#### Excerpted records ####
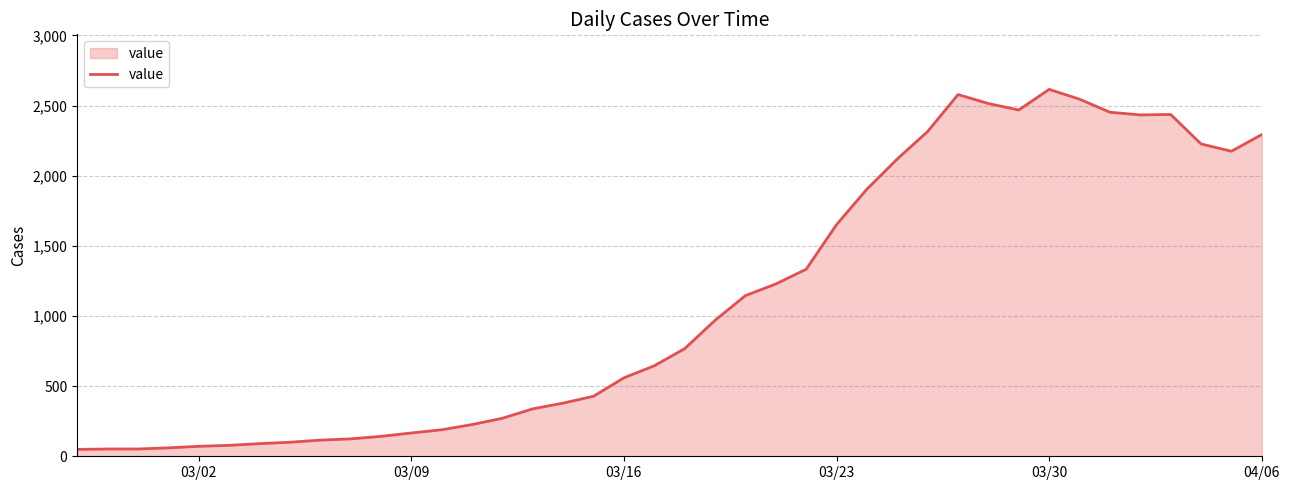

What is the greatest value displayed?

2615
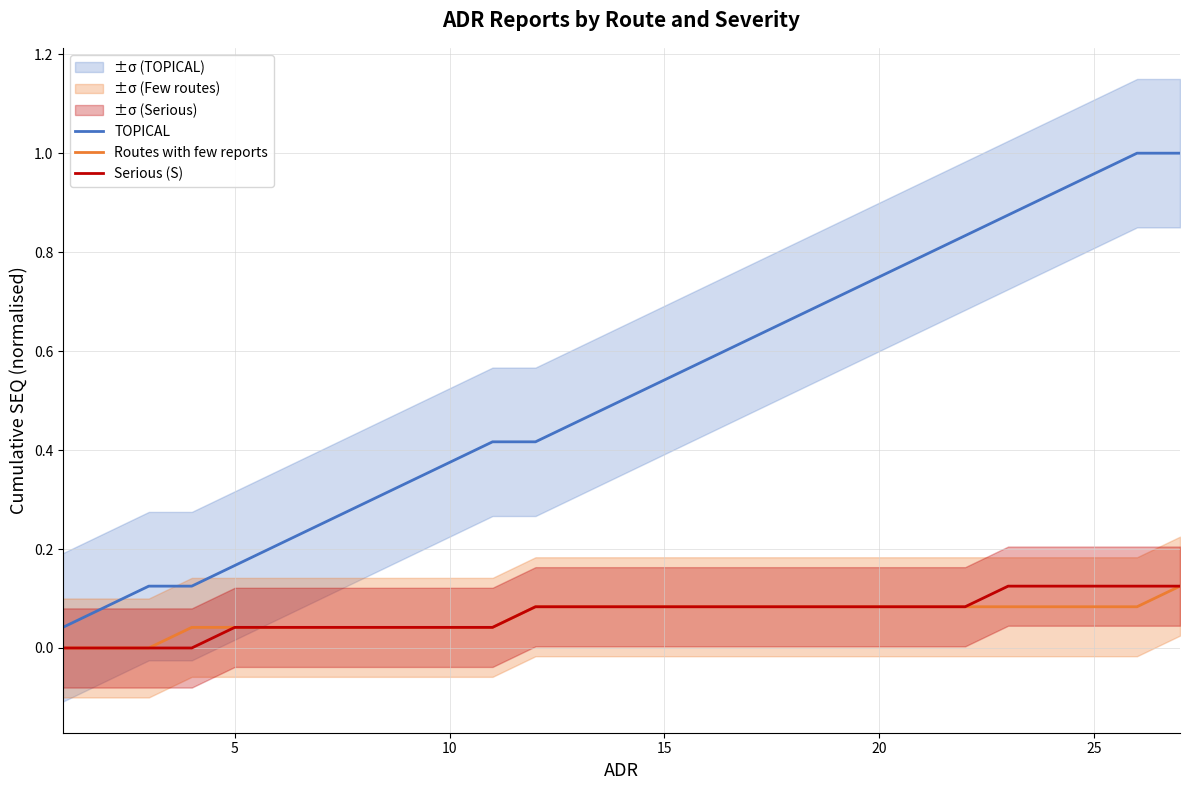

What are all the series names shown in the legend?

TOPICAL, Routes with few reports, Serious (S)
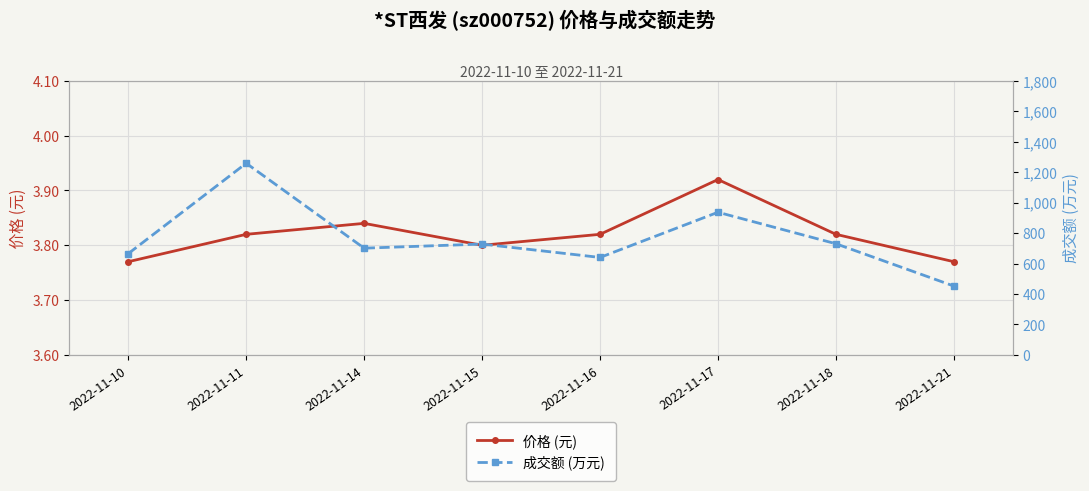

What is the value of the 价格 (元) point at the 8th from the left?

3.8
####
Reproduce the material above word for word, leaving out the pictures.

→ Response to the task:
What is the greatest value displayed?

2615

What are all the series names shown in the legend?

TOPICAL, Routes with few reports, Serious (S)

What is the value of the 价格 (元) point at the 8th from the left?

3.8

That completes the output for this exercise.